Effectively, she needed interneurons whose inputs and outputs could be clearly tracked. In C. elegans, AVA drives backward movement, RIM modulates AVA’s activity and AIB sits between sensory inputs and these motor commands. Because their wiring and roles are already mapped, they’re ideal for studying how a single neuron integrates sensory and motor signals. Earlier work in the Gordus Lab had shown that motor signals from neurons such as AVA and RIM strongly influence AIB, making AIB a promising neuron for understanding how motor input shapes sensory processing.
Now if neurons were simple calculators, AIB would just sum its inputs and spit out a number that served as an output. Ray wasn’t sure if that was the case and posed three defining questions:
- How does AIB integrate sensorimotor inputs with a small, defined network?
- How does that integration change when one of the inputs is missing?
- How is AIB integrating inputs in the context of the whole brain?
Ray found in her research, through calcium imaging and optogenetics (a technology that captures how neurons light up while stimulating them with flashes of light), AIB is not a basic summation machine when it comes to processing motor-sensory signals.
First, modulating motor input shaped how sensory signals were transmitted through the AIB neuron, meaning that sensory signals don’t possess a fixed effect. The influence of sensory signals depended on motor signalling. When the motor circuit is in one state, sensory inputs are amplified; in another state, they’re muted.
Second, removing motor input changed AIB’s responses to incoming sensory stimuli. Sensory input responses would shrink or shift, implying a relation between how motor and sensory inputs are processed by the AIB neuron.
This led Ray to the conclusion that integrating sensory information in the brain is context-dependent. Even a single worm neuron can “think” about what the body is doing or sensing before deciding how much weight to give incoming sensory data. The motor-dependent model effectively outperformed the summation model.

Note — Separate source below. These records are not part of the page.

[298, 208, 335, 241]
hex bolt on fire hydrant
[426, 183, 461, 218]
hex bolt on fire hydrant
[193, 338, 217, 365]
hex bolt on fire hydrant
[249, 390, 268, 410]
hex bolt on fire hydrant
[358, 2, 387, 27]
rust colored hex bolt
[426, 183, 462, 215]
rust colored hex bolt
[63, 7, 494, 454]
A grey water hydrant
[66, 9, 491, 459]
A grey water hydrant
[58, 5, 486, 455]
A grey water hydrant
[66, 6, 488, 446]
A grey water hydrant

Ray’s results fit what other worm interneurons revealed. AVA is an interneuron linked to reversal movements, allowing the worm to reverse direction. Another interneuron, RIM, is more complex. RIM can both trigger reversals via fast electrical synapses to AVA and simultaneously hold those reversals in check through slower chemical signals using glutamate and a chloride channel called AVR-14. When RIM is removed from the neural circuit, AVA neurons fire more often but in smaller bursts, and the worm ends up reversing frequently but weakly.
All of this supported Ray’s main finding: sensory input in AIB isn’t processed in a vacuum. The neuron “knows” the worm’s current motor state and changes how it weights incoming sensory data accordingly. Neurons such as RIM show that a single cell can both promote and suppress the same behavior depending on which pathway it is using. Even with a complete wiring diagram, the computation only becomes clear when you watch neurons in action, not just when you trace their connections.
Because of C. elegans, scientists can now better model and describe real computations, such as context-dependent filtering and signal modulation, inside a fully mapped nervous system. And if a 302-neuron worm does this, imagine what’s going on inside our 86-billion-neuron brains.
Preprint of Ray’s dissertation can be accessed on the National Library of Medicine (NIH) website.